Structured Reinforcement Learning for Combinatorial Decision-Making
Heiko Hoppe, Léo Baty, Louis Bouvier, Axel Parmentier, Maximilian Schiffer
TL;DR
This work tackles reinforcement learning in combinatorial decision problems by embedding a combinatorial optimization layer into the actor (CO-layer) and enabling end-to-end training through Fenchel-Young losses. It offers a geometric interpretation as a sampling-based primal-dual method on the dual of the moment polytope and pairs this with a stable TD-based critic, including double Q-learning. Across six environments (static and dynamic) SRL matches or exceeds Structured Imitation Learning and unstructured PPO, achieving up to a 92% improvement on dynamic tasks while exhibiting lower variance and faster convergence, at the cost of higher CO-layer driven computation. The approach is well suited for industrial-scale planning with large combinatorial action spaces, where structure and end-to-end learning can yield substantial practical gains.
Abstract
Reinforcement learning (RL) is increasingly applied to real-world problems involving complex and structured decisions, such as routing, scheduling, and assortment planning.

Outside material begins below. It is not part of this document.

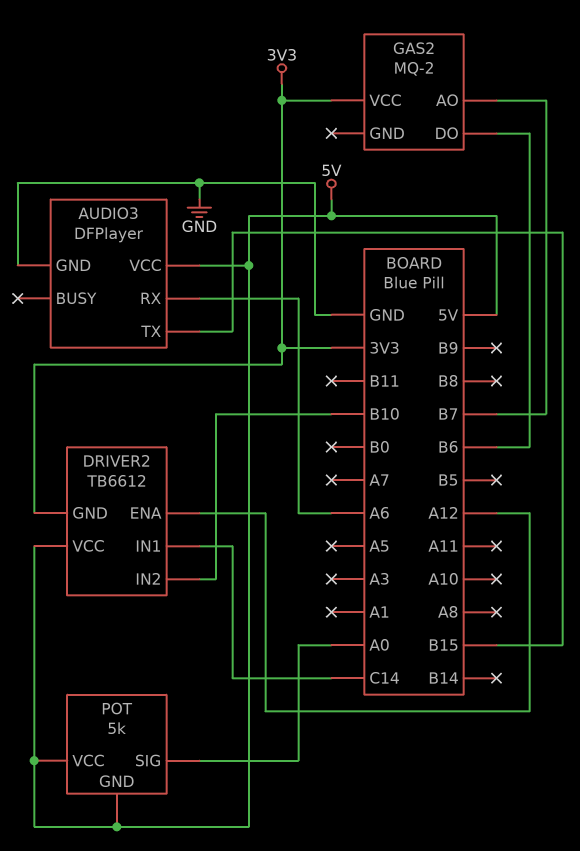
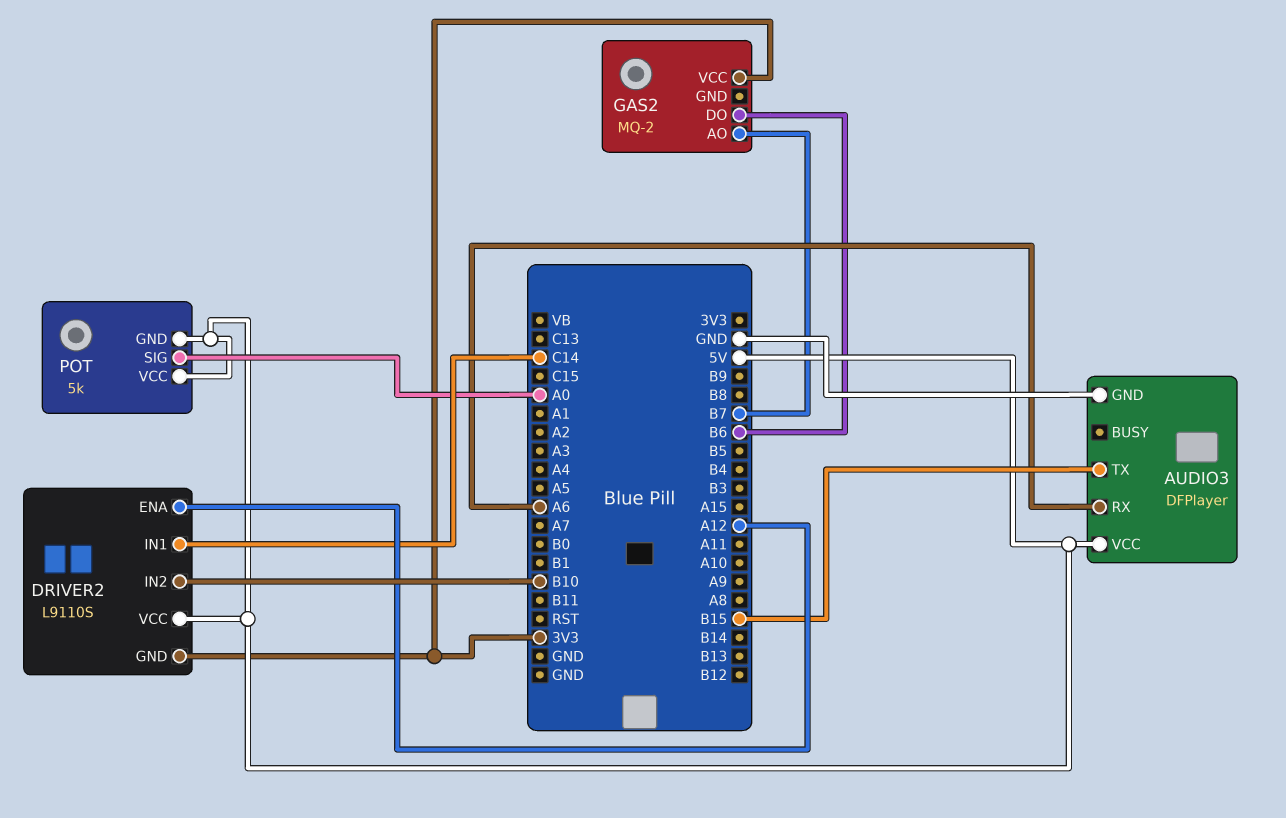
DRIVER2: TB6612 -> L9110S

These settings challenge standard RL algorithms, which struggle to scale, generalize, and exploit structure in the presence of combinatorial action spaces. We propose Structured Reinforcement Learning (SRL), a novel actor-critic paradigm that embeds combinatorial optimization-layers into the actor neural network. We enable end-to-end learning of the actor via Fenchel-Young losses and provide a geometric interpretation of SRL as a primal-dual algorithm in the dual of the moment polytope. Across six environments with exogenous and endogenous uncertainty, SRL matches or surpasses the performance of unstructured RL and imitation learning on static tasks and improves over these baselines by up to 92% on dynamic problems, with improved stability and convergence speed.